Political costs

Kompas Newspaper – December 20, 2023

Man with PPATK (the anti-money laundering agency) on shirt: It's a bit suspicious isn't it?

Signs read "Fully investigate road" and "High political costs road".

Ahead of the 2024 legislative and presidential elections, the problem of high political costs in Indonesia has again come to the fore.

The February 14 elections will see some 9,917 candidates vying for seats in the national House of Representatives (DPR) from the 18 political parties who will be contesting 84 electoral districts across the country.

There will also be candidates running for provincial, regional and municipal legislative councils and the Regional Representatives Council (DPD).

While the open-list proportional election system gives voters the opportunity to directly elect legislators rather than having to choose from a political party slate, prospective legislators still need party endorsement to run. Popularly known as "mahar" or "bride price", this can run into the millions or even billions of rupiah.

This is even before calculating in the coast of campaign materials such as banners and flags, campaign events, free handouts of basic commodities and large amounts of money allocated for "envelopes" to be given to prospective voters prior to or on voting day.

And while the General Elections Commission (KPU) and the Election Supervisory Body (Bawaslu) are tasked with dealing with such cases, money politics remains rampant and is considered by many to just be part of the course.

According to the University of Indonesia Economics and Society Research Institute, in 2014, prospective DPR members had to spend between 1.1 and 4.46 billion rupiah.

Meanwhile, a study by the Corruption Eradication Commission (KPK) found that prospective legislators had to pay amounts ranging from 1 billion to more than 5 billion rupiah.

These huge amounts are reflected in the flow of large sums of money in the lead up to elections.
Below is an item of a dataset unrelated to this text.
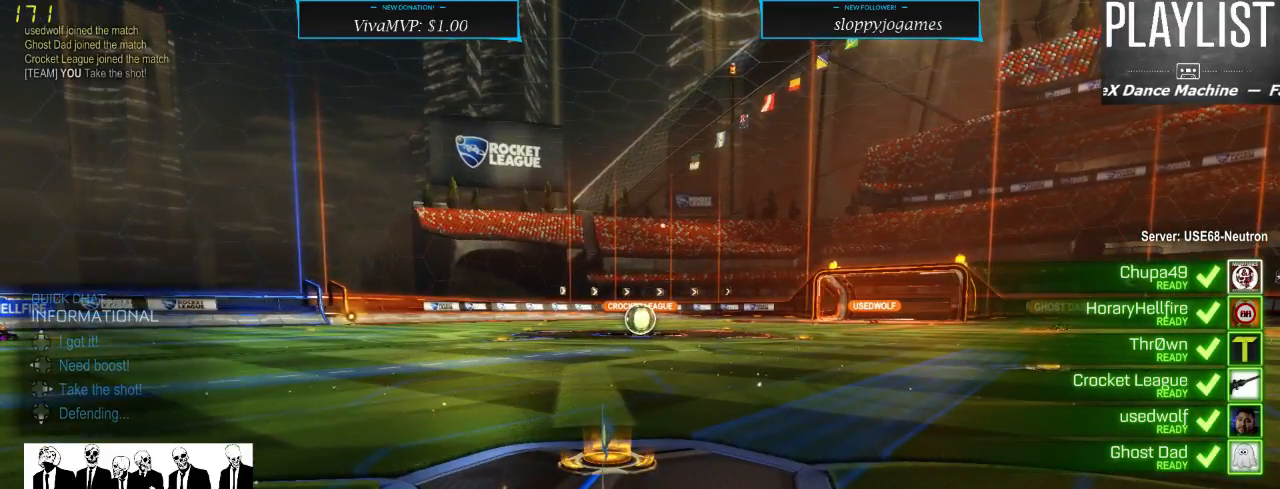
{"dt_ms": 500, "buttons": [], "left_stick": "center", "right_stick": "center", "events": [[117, "DPAD_UP", "up"], [233, "DPAD_RIGHT", "down"], [317, "DPAD_RIGHT", "up"]]}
The Financial Transaction Reports and Analysis Center (PPATK) has identified suspicious financial transactions from more than 6,000 accounts belonging to managers of parties contesting the 2024 elections or prospective legislators amounting to a massive 51.4 trillion rupiah.

The need for funds to garner votes in increasingly transactional elections means less opportunity for quality legislators to be elected. Conversely, it increases the possibility of corruption by elected candidates keen to recover their "investment" as quickly as possible.
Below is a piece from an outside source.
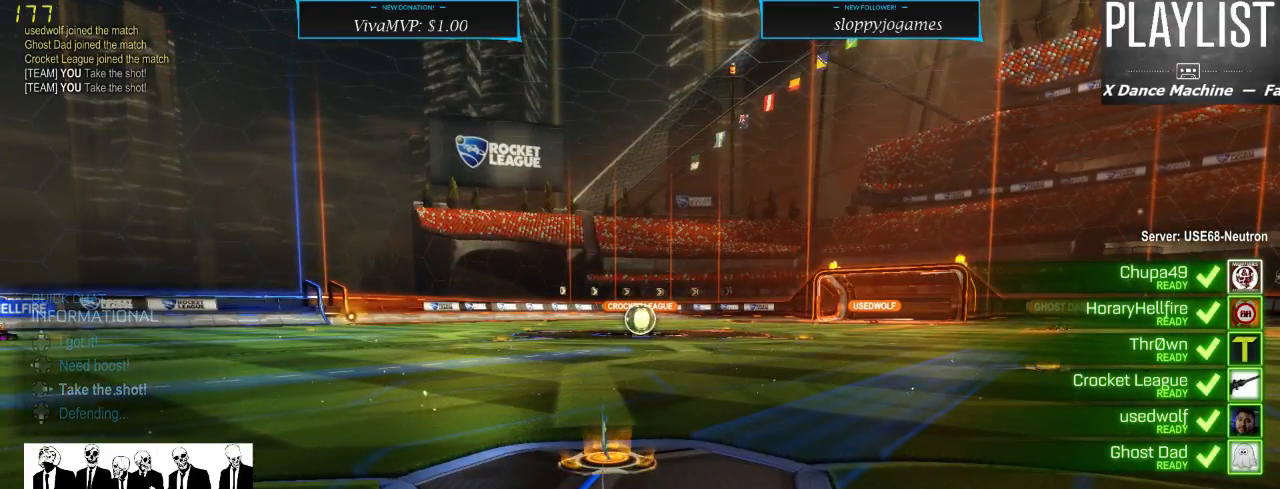
{"dt_ms": 500, "buttons": [], "left_stick": "center", "right_stick": "center", "events": []}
This is reflected in the many corruption cases over the last few years involving legislators. In a speech in Jakarta on December 12, President Joko "Jokowi" Widodo revealed that between 2004 and 2022, some 344 members of national and local parliaments had been arrested for corruption.

And in the long term, these high political costs make it more difficult for people of high quality who do not have access to funds to take part in elections.

As a result, the DPR, which determines the future of the ordinary people through the laws it makes, is increasingly made up of mediocre politicians backed by large amounts of capital whose interests have little in common with the people who voted for them.